Sarah Ockler’s Twenty Boy Summer

Anna Riley has lived next door to her two best friends, older brother Matt and younger sister Frankie, since diapers. It starts out with Anna, the narrator and main character, telling us about her fifteenth birthday party. She made a wish on her birthday candle to make Matt kiss her. Anna’s had a major crush on Matt since she was, like, ten. Somehow, the birthday gods grant her wish and they end up kissing.

After a month of sneaking out at night to talk, look at the stars, and kiss, they make a promise to wait to tell Frankie about their newfound love for each other, hoping she won’t freak out. Matt decides to tell his sister on their vacation, where they’ll be at Zanzibar Bay in ol’ sunny Cali.

Tragedy strikes when the day before their big trip, the three of them get into a car accident and Matt dies. Anna can never tell Frankie about Matt and her, she’d be breaking her promise, and now Frankie will never know now that Matt is dead.

And that’s just the first two chapters!

After a year has past, the third chapter brings us to the present. Frankie has found her own way of grieving, becoming boy-obsessed and overly flirty. Anna has become attached to anything that reminds her of Matt, writing letters to her ghost-lover in her journal she never leaves the house without.

Frankie and Matt’s mom, Jayne, grieves by buying and buying furniture and decorations, becoming a fanatic in interior decorating. She decorates every room in her house, except for Matt's. It’s still the way it’s been over a year ago. Red, their father, grieves by trying to make everyone happy and keeping the family together.

Soon, Jayne and Red come up with the idea of going back to Zanzibar Bay, their annual summer vacation, this time taking Anna along for the fun. This is when Frankie and Anna plan on meeting twenty boys the whole three weeks of living in a rented beach house. When they first arrive, it’s difficult for everyone. All the memories are just too much. Zanzibar Bay is just like Matt always described to Anna through postcards that she still has locked up in her room.

Throughout those three weeks, Anna meets a boy named Sam, starts to forgive but not forget, and move on with her life. After a couple ups and downs with Frankie, they make it out together, closer than ever. Anna realizes that people don’t have a before and an after. They just change into something beautiful, yet stay themselves.
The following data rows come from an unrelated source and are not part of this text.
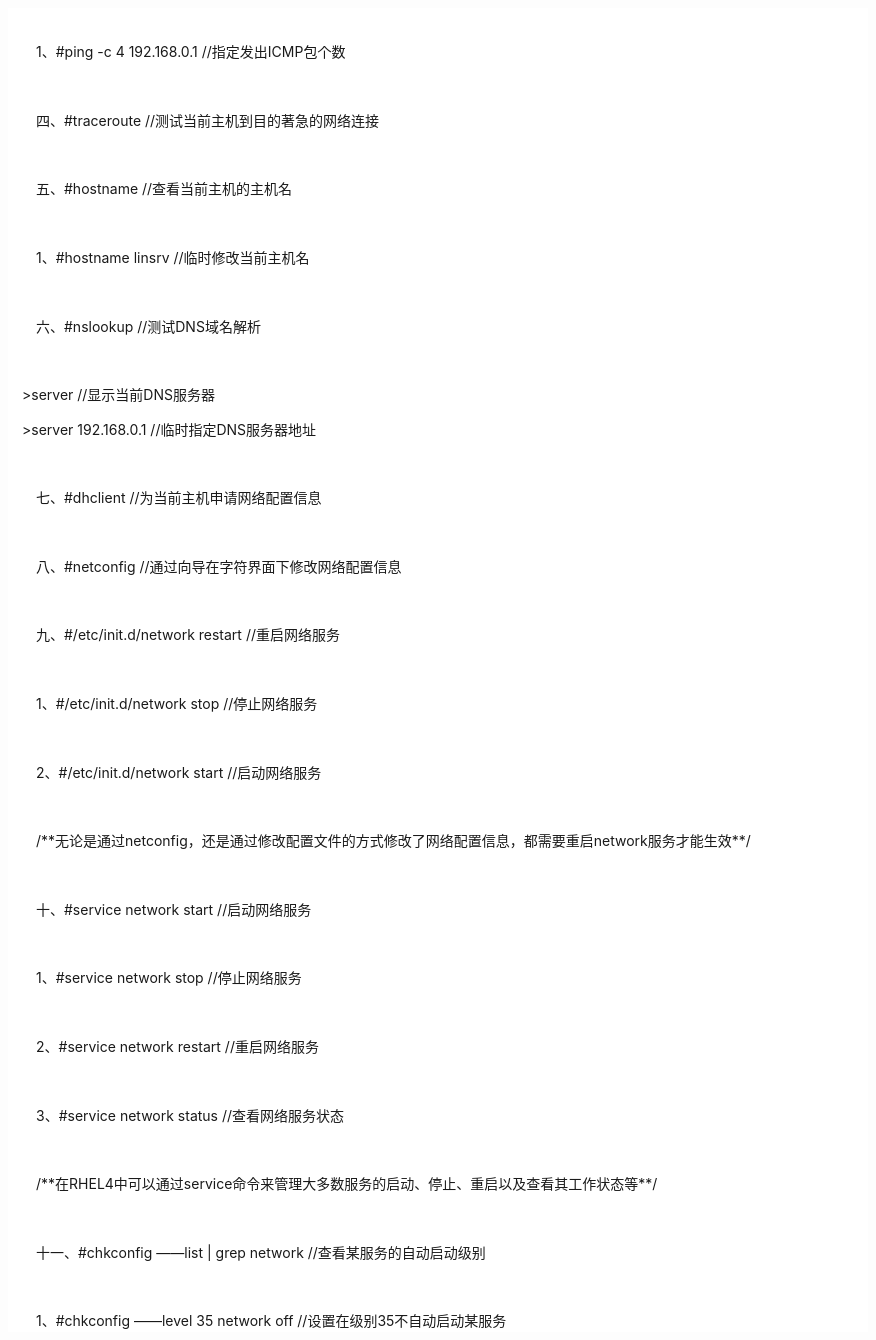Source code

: 　
  
　　1、#ping -c 4 192.168.0.1 //指定发出ICMP包个数
  
　
  
　　四、#traceroute //测试当前主机到目的著急的网络连接
  
　
  
　　五、#hostname //查看当前主机的主机名
  
　
  
　　1、#hostname linsrv //临时修改当前主机名
  
　
  
　　六、#nslookup //测试DNS域名解析
  
　
  
　>server //显示当前DNS服务器
  
　>server 192.168.0.1 //临时指定DNS服务器地址
  
　
  
　　七、#dhclient //为当前主机申请网络配置信息
  
　
  
　　八、#netconfig //通过向导在字符界面下修改网络配置信息
  
　
  
　　九、#/etc/init.d/network restart //重启网络服务
  
　
  
　　1、#/etc/init.d/network stop //停止网络服务
  
　
  
　　2、#/etc/init.d/network start //启动网络服务
  
　
  
　　/\*\*无论是通过netconfig，还是通过修改配置文件的方式修改了网络配置信息，都需要重启network服务才能生效\*\*/
  
　
  
　　十、#service network start //启动网络服务
  
　
  
　　1、#service network stop //停止网络服务
  
　
  
　　2、#service network restart //重启网络服务
  
　
  
　　3、#service network status //查看网络服务状态
  
　
  
　　/\*\*在RHEL4中可以通过service命令来管理大多数服务的启动、停止、重启以及查看其工作状态等\*\*/
  
　
  
　　十一、#chkconfig ——list | grep network //查看某服务的自动启动级别
  
　
  
　　1、#chkconfig ——level 35 network off //设置在级别35不自动启动某服务
  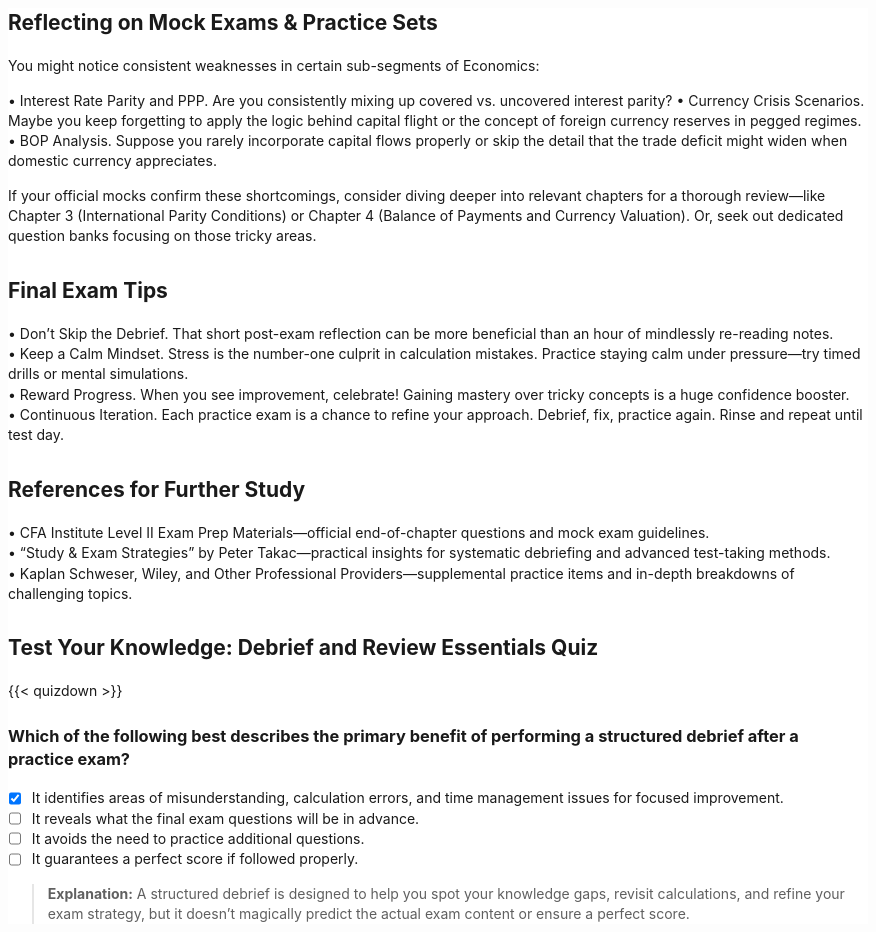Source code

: ## Reflecting on Mock Exams & Practice Sets

You might notice consistent weaknesses in certain sub-segments of Economics:

• Interest Rate Parity and PPP. Are you consistently mixing up covered vs. uncovered interest parity? 
• Currency Crisis Scenarios. Maybe you keep forgetting to apply the logic behind capital flight or the concept of foreign currency reserves in pegged regimes.
• BOP Analysis. Suppose you rarely incorporate capital flows properly or skip the detail that the trade deficit might widen when domestic currency appreciates.

If your official mocks confirm these shortcomings, consider diving deeper into relevant chapters for a thorough review—like Chapter 3 (International Parity Conditions) or Chapter 4 (Balance of Payments and Currency Valuation). Or, seek out dedicated question banks focusing on those tricky areas.

## Final Exam Tips

• Don’t Skip the Debrief. That short post-exam reflection can be more beneficial than an hour of mindlessly re-reading notes.  
• Keep a Calm Mindset. Stress is the number-one culprit in calculation mistakes. Practice staying calm under pressure—try timed drills or mental simulations.  
• Reward Progress. When you see improvement, celebrate! Gaining mastery over tricky concepts is a huge confidence booster.  
• Continuous Iteration. Each practice exam is a chance to refine your approach. Debrief, fix, practice again. Rinse and repeat until test day.

## References for Further Study

• CFA Institute Level II Exam Prep Materials—official end-of-chapter questions and mock exam guidelines.  
• “Study & Exam Strategies” by Peter Takac—practical insights for systematic debriefing and advanced test-taking methods.  
• Kaplan Schweser, Wiley, and Other Professional Providers—supplemental practice items and in-depth breakdowns of challenging topics.

## Test Your Knowledge: Debrief and Review Essentials Quiz

{{< quizdown >}}

### Which of the following best describes the primary benefit of performing a structured debrief after a practice exam?

- [x] It identifies areas of misunderstanding, calculation errors, and time management issues for focused improvement.  
- [ ] It reveals what the final exam questions will be in advance.  
- [ ] It avoids the need to practice additional questions.  
- [ ] It guarantees a perfect score if followed properly.

> **Explanation:** A structured debrief is designed to help you spot your knowledge gaps, revisit calculations, and refine your exam strategy, but it doesn’t magically predict the actual exam content or ensure a perfect score.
This book will make you laugh and cry. It will make your heart speed up with anticipation, with dread, with the heavy feeling of grief. Sarah Ockler is an amazing writer. I seriously related to Anna and felt what she felt. So much so, that I had to put the book down to stop myself from hysterical crying in the middle of study hall, which would have been very embarrassing.

Sarah Ockler has another book that was published this past December, Fixing Delilah. I hope to read this one soon and am adding it to my summer reading list. I would definitely suggest this book for anyone!